Énoncé du problème:
Recopiez à l'identique le passage du texte sur les résidences fermées de Marseille qui commence par « considérer, chronologiquement, comme » et se poursuit jusqu'à « partie 3, chap.II). ».

Texte à lire:
53 ERF de construction ancienne (fermés ex post) :

- vastes ensembles résidentiels prestigieux, sélectifs, très étanches, proches du paradigme de la gated

community situés à proximité de la « Corniche » (construction années 50-70). On pourrait les

considérer, chronologiquement, comme les « pionniers » de l’enclosure résidentielle à Marseille. Mais, comme nous le verrons dans les parties 2 et 3, leur modèle socio-spatial, bien spécifique, n’est pas à l’origine de la diffusion de la fermeture dans toute la ville. Il l’est certainement dans une partie très aisée du 8ème arrondissement (Périer, Saint Giniez) où la tendance se renforce (le contexte social particulier de ce secteur est décrit dans la partie 3, chap.II).

- vastes copropriétés collectives de classes moyennes à moyennes-supérieures des années 60, conçues initialement très ouvertes et équipées de services collectifs, fermées récemment, entourées de parcs, de parkings, et incluant des équipements commerciaux et parfois des services publics. Elles constituent la principale masse des logements situés en résidence fermée, et sont concentrées dans le 9ème arrondissement. Elles y forment une mosaïque, et posent la question du passage d’un modèle d’espaces résidentiels ouverts et connectés aux espaces publics à un modèle de zones résidentielles cloisonnées les une par rapport aux autres.

Extrait des données:
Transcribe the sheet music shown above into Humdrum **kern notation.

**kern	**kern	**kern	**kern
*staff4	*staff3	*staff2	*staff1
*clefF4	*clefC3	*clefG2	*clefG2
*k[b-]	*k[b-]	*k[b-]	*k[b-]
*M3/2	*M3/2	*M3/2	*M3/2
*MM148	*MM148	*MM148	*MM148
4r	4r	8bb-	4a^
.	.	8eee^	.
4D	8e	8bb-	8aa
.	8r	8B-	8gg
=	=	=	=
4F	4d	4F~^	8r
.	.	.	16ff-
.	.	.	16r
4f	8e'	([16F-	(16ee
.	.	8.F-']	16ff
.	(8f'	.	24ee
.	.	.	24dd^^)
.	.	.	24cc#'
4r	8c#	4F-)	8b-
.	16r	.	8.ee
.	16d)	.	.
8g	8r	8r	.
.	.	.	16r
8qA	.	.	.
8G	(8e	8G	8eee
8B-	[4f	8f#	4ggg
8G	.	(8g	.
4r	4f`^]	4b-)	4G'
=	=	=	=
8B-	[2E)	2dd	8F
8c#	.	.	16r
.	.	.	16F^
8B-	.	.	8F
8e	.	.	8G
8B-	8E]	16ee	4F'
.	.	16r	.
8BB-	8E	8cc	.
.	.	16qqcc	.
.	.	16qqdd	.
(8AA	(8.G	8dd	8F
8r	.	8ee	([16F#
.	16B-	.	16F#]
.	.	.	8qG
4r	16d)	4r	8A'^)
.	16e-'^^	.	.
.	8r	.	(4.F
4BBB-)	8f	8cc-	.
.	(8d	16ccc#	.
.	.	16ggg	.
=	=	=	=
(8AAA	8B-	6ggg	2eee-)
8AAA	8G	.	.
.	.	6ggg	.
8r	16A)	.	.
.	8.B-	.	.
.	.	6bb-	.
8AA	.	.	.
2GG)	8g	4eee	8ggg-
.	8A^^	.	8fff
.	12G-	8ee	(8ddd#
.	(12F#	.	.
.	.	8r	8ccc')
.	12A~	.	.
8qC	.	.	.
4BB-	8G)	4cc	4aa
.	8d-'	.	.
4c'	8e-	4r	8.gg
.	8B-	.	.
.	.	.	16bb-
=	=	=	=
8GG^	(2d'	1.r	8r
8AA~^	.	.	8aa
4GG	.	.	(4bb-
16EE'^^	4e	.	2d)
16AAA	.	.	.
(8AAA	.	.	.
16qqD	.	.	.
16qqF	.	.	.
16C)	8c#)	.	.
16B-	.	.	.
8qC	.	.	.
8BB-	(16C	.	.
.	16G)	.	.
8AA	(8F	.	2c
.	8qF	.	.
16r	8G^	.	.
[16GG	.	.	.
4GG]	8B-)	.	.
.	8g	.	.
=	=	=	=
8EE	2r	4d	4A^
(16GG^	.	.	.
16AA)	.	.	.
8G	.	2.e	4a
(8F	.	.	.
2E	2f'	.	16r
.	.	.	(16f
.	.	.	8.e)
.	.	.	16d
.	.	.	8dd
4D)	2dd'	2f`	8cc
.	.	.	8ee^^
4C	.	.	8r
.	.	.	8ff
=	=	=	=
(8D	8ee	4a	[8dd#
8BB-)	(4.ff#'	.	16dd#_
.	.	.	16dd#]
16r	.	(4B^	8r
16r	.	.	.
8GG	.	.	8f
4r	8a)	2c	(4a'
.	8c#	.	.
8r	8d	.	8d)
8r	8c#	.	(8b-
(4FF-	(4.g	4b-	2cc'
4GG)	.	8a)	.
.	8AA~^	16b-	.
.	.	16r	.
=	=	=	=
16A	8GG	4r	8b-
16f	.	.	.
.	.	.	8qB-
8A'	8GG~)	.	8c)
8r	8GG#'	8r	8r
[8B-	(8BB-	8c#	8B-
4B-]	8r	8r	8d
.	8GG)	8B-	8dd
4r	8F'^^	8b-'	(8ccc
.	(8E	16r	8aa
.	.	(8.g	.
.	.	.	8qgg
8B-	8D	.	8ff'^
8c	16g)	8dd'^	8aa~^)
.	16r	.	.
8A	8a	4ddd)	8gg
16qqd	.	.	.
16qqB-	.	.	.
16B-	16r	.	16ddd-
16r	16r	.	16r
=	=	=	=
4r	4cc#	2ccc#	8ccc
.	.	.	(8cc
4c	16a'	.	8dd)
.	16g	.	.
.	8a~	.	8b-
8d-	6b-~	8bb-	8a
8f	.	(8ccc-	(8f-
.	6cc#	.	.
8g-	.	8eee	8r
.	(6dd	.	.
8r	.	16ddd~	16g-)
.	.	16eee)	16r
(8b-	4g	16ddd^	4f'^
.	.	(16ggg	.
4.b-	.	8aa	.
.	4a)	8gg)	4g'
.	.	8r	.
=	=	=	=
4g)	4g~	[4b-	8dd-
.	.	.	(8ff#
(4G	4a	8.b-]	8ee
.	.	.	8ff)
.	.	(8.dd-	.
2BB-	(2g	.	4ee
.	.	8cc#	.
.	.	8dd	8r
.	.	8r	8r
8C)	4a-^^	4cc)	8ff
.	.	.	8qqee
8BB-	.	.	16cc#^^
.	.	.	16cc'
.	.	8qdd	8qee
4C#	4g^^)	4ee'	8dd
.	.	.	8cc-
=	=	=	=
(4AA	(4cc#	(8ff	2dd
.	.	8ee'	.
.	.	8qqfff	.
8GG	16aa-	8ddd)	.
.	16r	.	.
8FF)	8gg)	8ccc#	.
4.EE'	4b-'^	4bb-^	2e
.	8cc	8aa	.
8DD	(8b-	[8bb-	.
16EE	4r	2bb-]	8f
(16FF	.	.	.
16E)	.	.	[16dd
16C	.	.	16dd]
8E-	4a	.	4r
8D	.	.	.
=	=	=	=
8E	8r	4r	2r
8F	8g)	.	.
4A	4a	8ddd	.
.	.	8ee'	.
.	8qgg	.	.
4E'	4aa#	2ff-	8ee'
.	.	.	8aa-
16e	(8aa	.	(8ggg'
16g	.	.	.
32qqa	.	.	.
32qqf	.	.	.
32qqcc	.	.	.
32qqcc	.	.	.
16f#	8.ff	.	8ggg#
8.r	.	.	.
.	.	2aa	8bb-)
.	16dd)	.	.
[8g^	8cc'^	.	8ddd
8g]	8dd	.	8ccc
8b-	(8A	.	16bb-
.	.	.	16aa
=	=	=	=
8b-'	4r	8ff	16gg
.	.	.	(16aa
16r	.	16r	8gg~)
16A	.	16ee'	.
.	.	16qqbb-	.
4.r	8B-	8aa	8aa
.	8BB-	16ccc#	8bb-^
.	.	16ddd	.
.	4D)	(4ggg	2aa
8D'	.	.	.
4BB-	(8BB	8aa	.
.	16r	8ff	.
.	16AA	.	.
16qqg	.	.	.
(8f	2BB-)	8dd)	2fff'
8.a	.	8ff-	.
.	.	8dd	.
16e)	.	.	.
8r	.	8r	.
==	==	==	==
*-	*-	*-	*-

Corrigé:
considérer, chronologiquement, comme les « pionniers » de l’enclosure résidentielle à Marseille. Mais, comme nous le verrons dans les parties 2 et 3, leur modèle socio-spatial, bien spécifique, n’est pas à l’origine de la diffusion de la fermeture dans toute la ville. Il l’est certainement dans une partie très aisée du 8ème arrondissement (Périer, Saint Giniez) où la tendance se renforce (le contexte social particulier de ce secteur est décrit dans la partie 3, chap.II).